Social Return on Investment: Everything You Wanted to Know in 30 Seconds

How can an organization measure the social impact of its activities? Organizations and companies have focused on this question over past years through a measure called social return on investment (SROI).

The result of conducting an SROI analysis is a ratio of benefits to costs; for example, a ratio of 2:1 means that $2 of social value is created from an investment of $1. Calculating SROI can help discover impact, communicate impact, and influence strategy.

Here are a few at-a-glance takeaways on how the process of SROI works. This is from the 2009 SROI Guide.

1) SROI is outcomes-based. For example, suppose an organization provides one-on-one reading lessons to children to help promote literacy. The output of the program would be the number of lessons provided, while the outcome is how much the program helped increase literacy. The SROI Guide emphasizes that social value should focus on outcomes rather than outputs.

2)  SROI is stakeholder-specific. The methodology calculates social return separately for each stakeholder. By doing it this way, it’s easy to involve stakeholders in determining and valuing outcomes.

3) SROI is denoted in monetary terms. Outcomes and investment amounts may be measured in non-monetary units, but all values in SROI should be conveyed in a common unit. Money is the most widely accepted form of measuring value.

4) SROI can be calculated for future as well as past activities. Forecasting SROI in the planning stages of a program may actually be easier than trying to calculate the impact of past activities. It can help an organization create goals that are outcomes-based and ensure that the right data collection will be in place to measure the outcomes.

The most challenging part of the process is figuring out how to put a dollar value on outcomes. In our example above, how do you value the increase in literacy resulting from reading lessons in dollar terms? The SROI Guide recommends identifying indicators of the outcome (like increased test scores by children) and then finding proxies to measure the dollar value of the indicators.   

You may also ask yourself: how to separate out other factors that could have affected the desired outcome; was the increase in literacy a result of the reading lessons, or of other factors?

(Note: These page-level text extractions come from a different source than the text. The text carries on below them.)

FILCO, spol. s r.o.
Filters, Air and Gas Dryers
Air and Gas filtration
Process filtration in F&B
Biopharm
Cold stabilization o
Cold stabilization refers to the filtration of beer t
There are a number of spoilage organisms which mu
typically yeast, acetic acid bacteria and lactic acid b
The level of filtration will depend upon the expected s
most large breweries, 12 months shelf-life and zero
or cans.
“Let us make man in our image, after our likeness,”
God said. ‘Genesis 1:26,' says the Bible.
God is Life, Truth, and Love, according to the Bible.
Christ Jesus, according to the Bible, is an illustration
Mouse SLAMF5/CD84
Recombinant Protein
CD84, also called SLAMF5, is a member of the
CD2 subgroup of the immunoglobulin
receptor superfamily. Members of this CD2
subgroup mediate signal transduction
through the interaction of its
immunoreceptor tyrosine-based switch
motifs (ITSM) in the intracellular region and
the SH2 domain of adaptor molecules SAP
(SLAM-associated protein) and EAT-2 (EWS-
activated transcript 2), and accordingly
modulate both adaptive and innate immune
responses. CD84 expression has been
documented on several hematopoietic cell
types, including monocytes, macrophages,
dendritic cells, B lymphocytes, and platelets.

One method to measuring this is to subtract out trends in the outcome indicators. A nationwide increase in literacy, for example, should be subtracted out in calculating the impact of the reading lessons on literacy.

If you didn’t learn everything you need to know about SROI in this post, there couple of consulting firms, such as Mission Measurement and Social Venture Technology Group that focus on helping organizations measure social impact; case studies can be found on their websites.